§ What you need to do
Write the next part of the band leadership passage below, starting right after its last sentence.

§ Passage
########
In her “spare time,” she’s a Professor of Music and Director of Athletic Bands at the University of Delaware.
Here’s what Heidi has to say.
Think about the insanity of the stress— oh my goodness, the preparation!
You you spent time watching people that had the position that you wanted—whether it was drum major, color guard captain, snare captain, section leader—anything that your school has that carries a title.
You watched what they did. You thought about ways that maybe you could do it a little bit differently. You probably asked your band director for some information on on how to prepare—how to be a better Drum Major.
Maybe you even emailed a Drum Major Academy staff member. And hopefully you got some really great ideas from all those resources—maybe even some Starred Thoughts—and then you prepared.
And then you did it! You you followed your dream.
Lo and behold, here you are on cloud nine right now because you got the job you wanted.
You’re gonna be drum major. You’re gonna be color guard captain. You’re gonna be center snare. You’re gonna be able to stand in front of your section because you’re music section leader.
Whatever it happens to be, you are happy as anything—and you should be. You worked hard for it.
And you’re living in a time period right now that I call I-Me.
It’s all about “I.” It’s all about me. And what I want to talk about today is the difference between I-Me and We-Us.
Because that’s what band is about.
It’s ok for you to be in this I-Me state of mind right now. You put in the work and you got the title! You should celebrate! But at the end of the day, the next thing that has to happen is you need to flip that.
You need to get together with the rest of the leadership team, maybe you already have. If you haven’t you absolutely need to do that.
You need to start thinking about what life is going to be like this season, and it’s really hard, especially because you just got the announcement that you got the title–you’re going to be drum major!
Right now life’s a little bit difficult. There’s a whole lot of I-Me me in the world right now and, I mean you can see it all around you. You can see it in yourself if you take a look in the mirror.
How many times have you caught yourself saying ‘I don’t want to do that’ or ‘I don’t want to clean my room’ or ‘I don’t want to eat that for dinner’?
Every one of those sentences begins with the word “I.”
It’s all self-centered and self-focused and it’s just so selfish and while I look at you and say “celebrate the fact that you are now drum major or guard captain” whatever it happens to be–switch it as quick as you can to “what can I do to make us better, what can we do to make us better.”
We need to get past being selfish. And that’s band! If ever there was an organization in the world that was the most unselfish organization it’s band because, unless everybody plays together and marches together and is there all the time, we’re not going to be successful.
########
§ Dataset excerpts
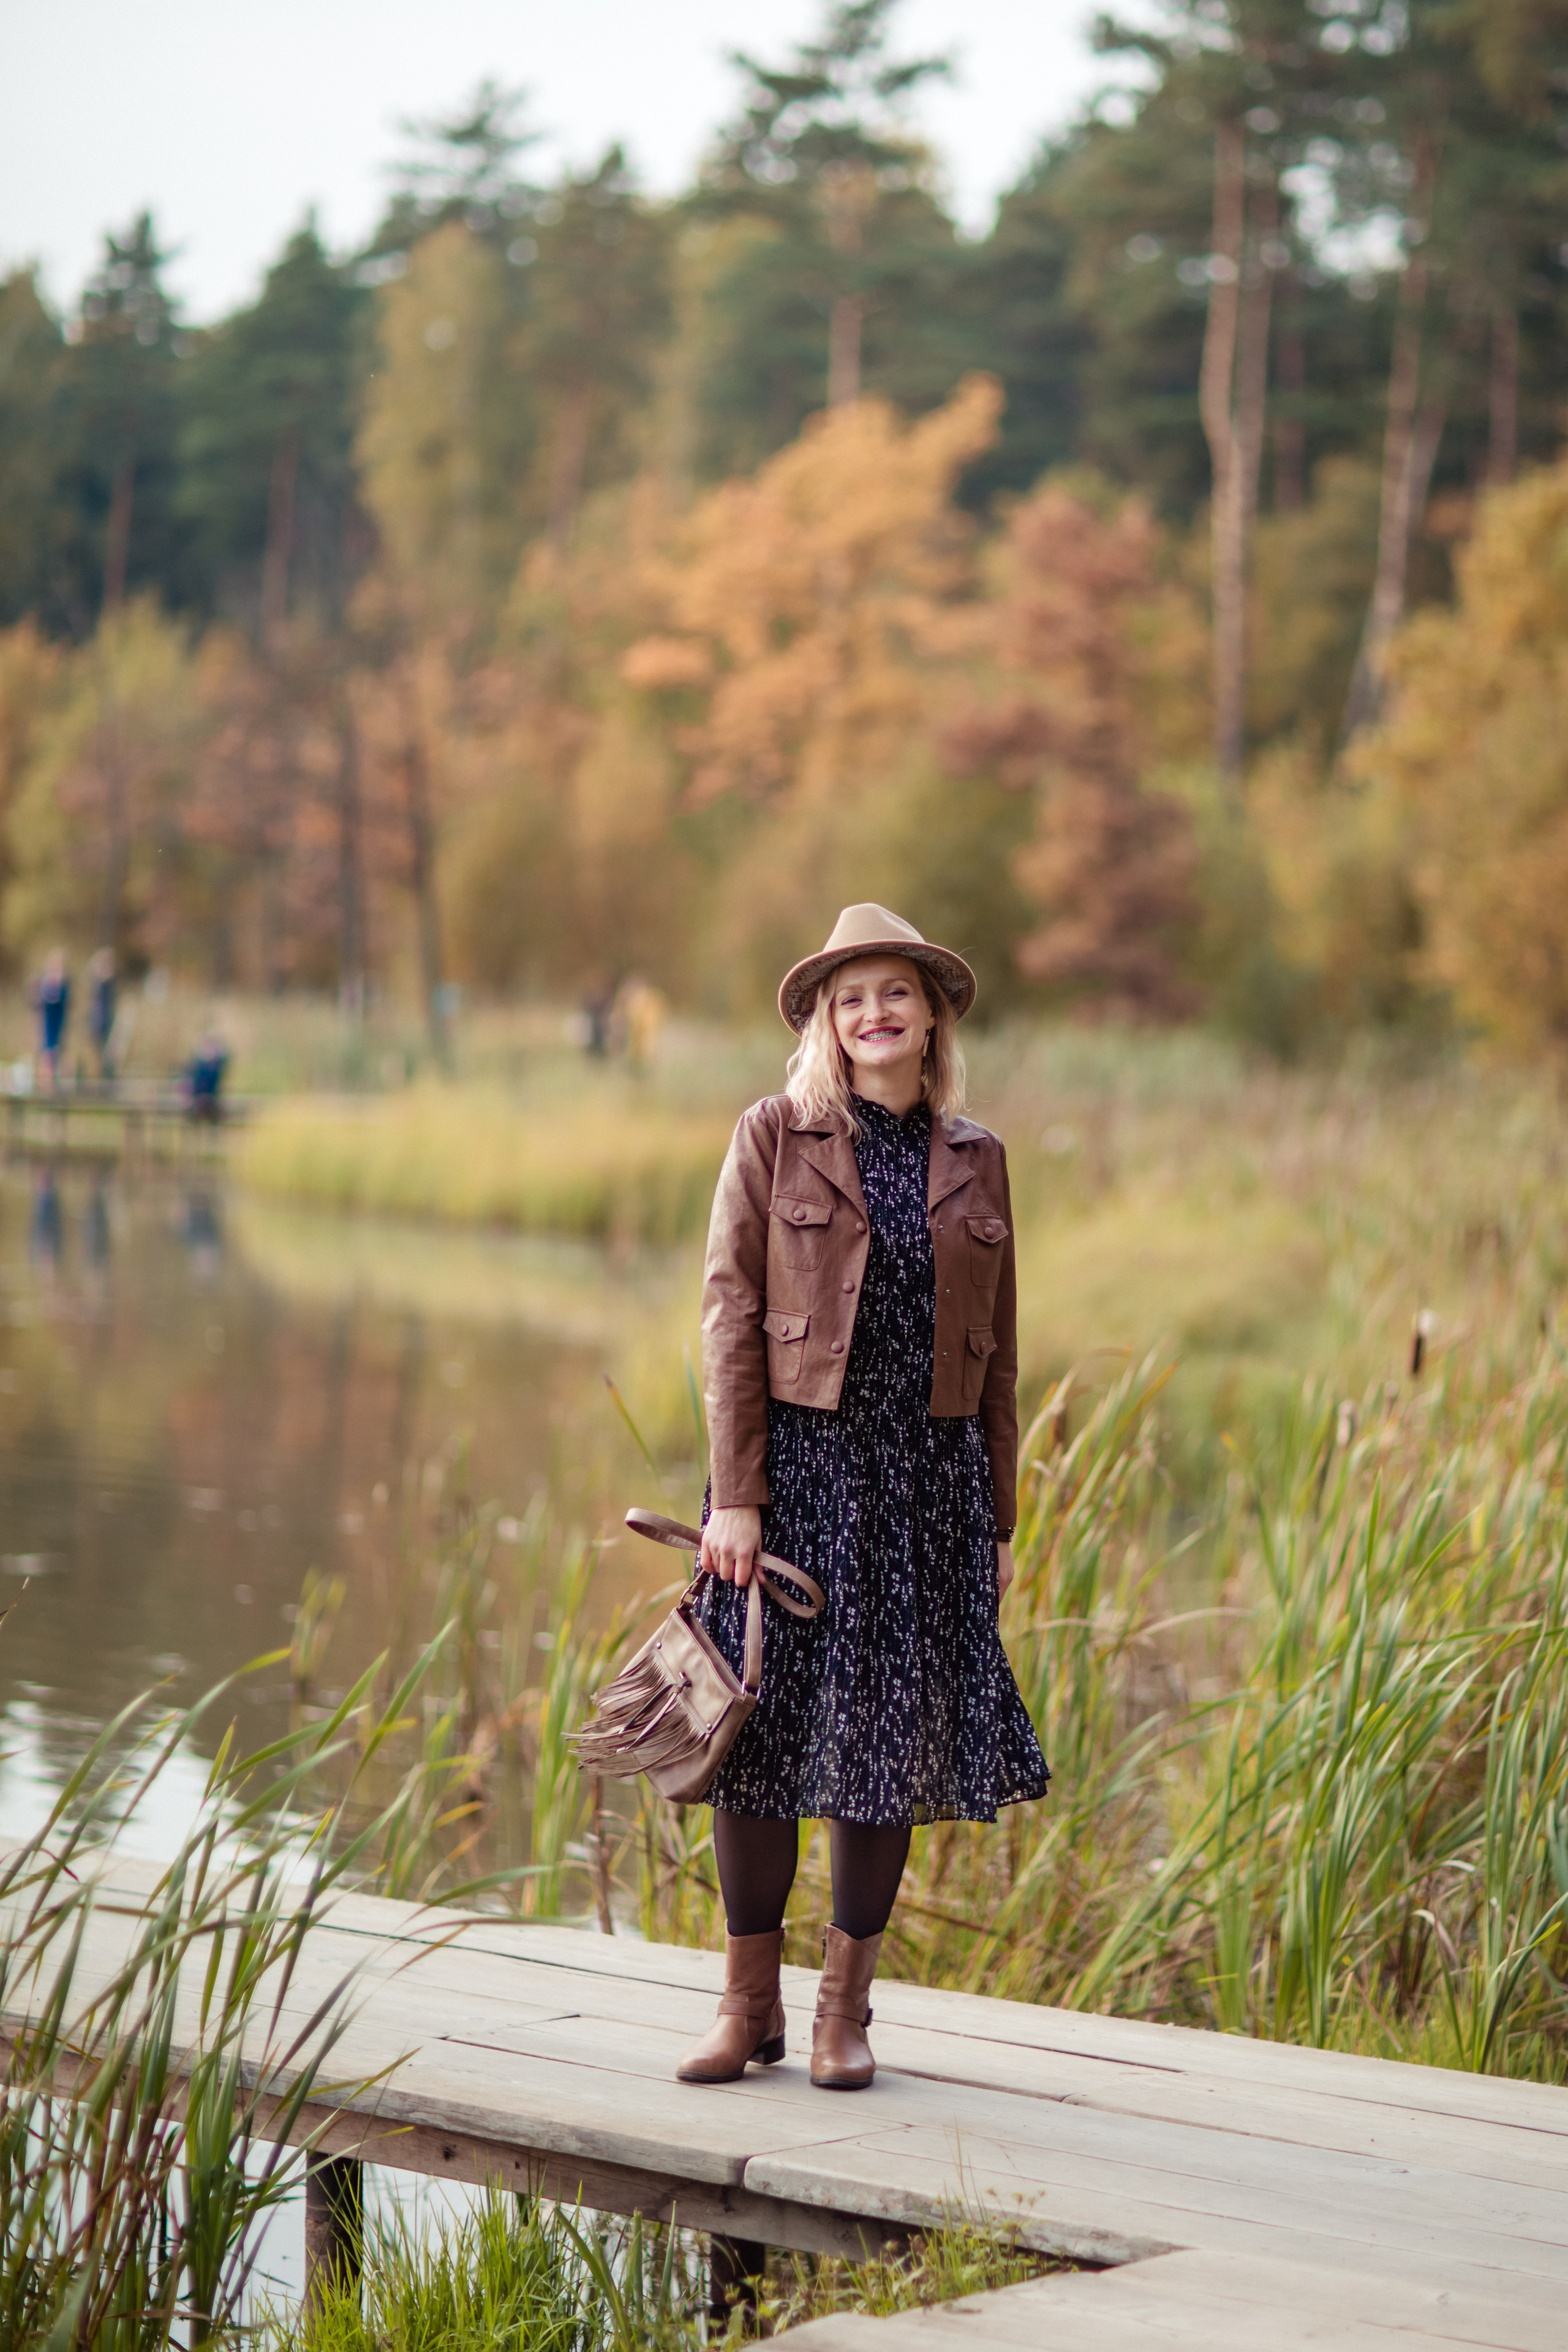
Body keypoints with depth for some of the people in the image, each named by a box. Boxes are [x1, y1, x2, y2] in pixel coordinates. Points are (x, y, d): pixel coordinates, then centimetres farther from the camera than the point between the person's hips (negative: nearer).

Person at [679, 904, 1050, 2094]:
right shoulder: (774, 1137, 0)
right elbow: (732, 1316, -4)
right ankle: (751, 2002, 11)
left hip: (930, 1473, 3)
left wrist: (998, 1519, 9)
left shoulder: (976, 1158, 9)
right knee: (769, 1728, -1)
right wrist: (736, 1494, -11)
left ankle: (846, 2006, 15)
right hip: (797, 1461, -2)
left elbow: (997, 1354, 12)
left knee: (894, 1736, 4)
########
§ Written response
So, as a leadership team you need to get together with your peers and you need to start coming with ideas on how to get your band together, and that starts now. It’s not going to start a band camp, it has to start now and, my heavens, we have the resources for it to start.
We’ve learned so much in these last three months of how to do things virtually. Is it the same? No—in fact in many cases it’s pretty awful. But, if we use it to our advantage, we can actually be ahead of the ball game for this band season.
I don’t know about you guys but I don’t know if I’m gonna even have a band camp right now. I don’t know what my marching band is gonna look like in the fall and that’s because we’re in a holding pattern until the university makes some decisions.
And you’re in the same place—your band director is doing like I am—preparing for a regular season honestly not knowing what the fall is going to bring.
But you, you have to be part of that preparation, so get together on Zoom or Google Hangout and come up with every kind of idea that you can think of to bring your band together. Throw it all up against the wall see what sticks.
A lot of ideas are going to work for one program and they’re not going to work for another. So I’m going to give you a little insight to what my student leadership is working on this summer.
It’s one of many, many projects. We all have, already, a manual of all of our stationary positions—photographs that are annotated of how to stand at attention, the ready, parade rest, horns up for every instrument as well as without instruments.
So, my staff has always had this great picture that they look at in their book and they look at the person who’s doing the position and they compare and they contrast and they make the person look like the picture in the book—that’s great!
What we’re doing for the first time is, we’re making all of those PDFs available to our new members, so the minute they get accepted to the program they’re going to be able to log on to the members-only side of our website, download that stuff, and start preparing during the summer.
But, okay, they know how to prepare the ready position, and they know how to stand at attention, but they don’t know how to go from one to the other.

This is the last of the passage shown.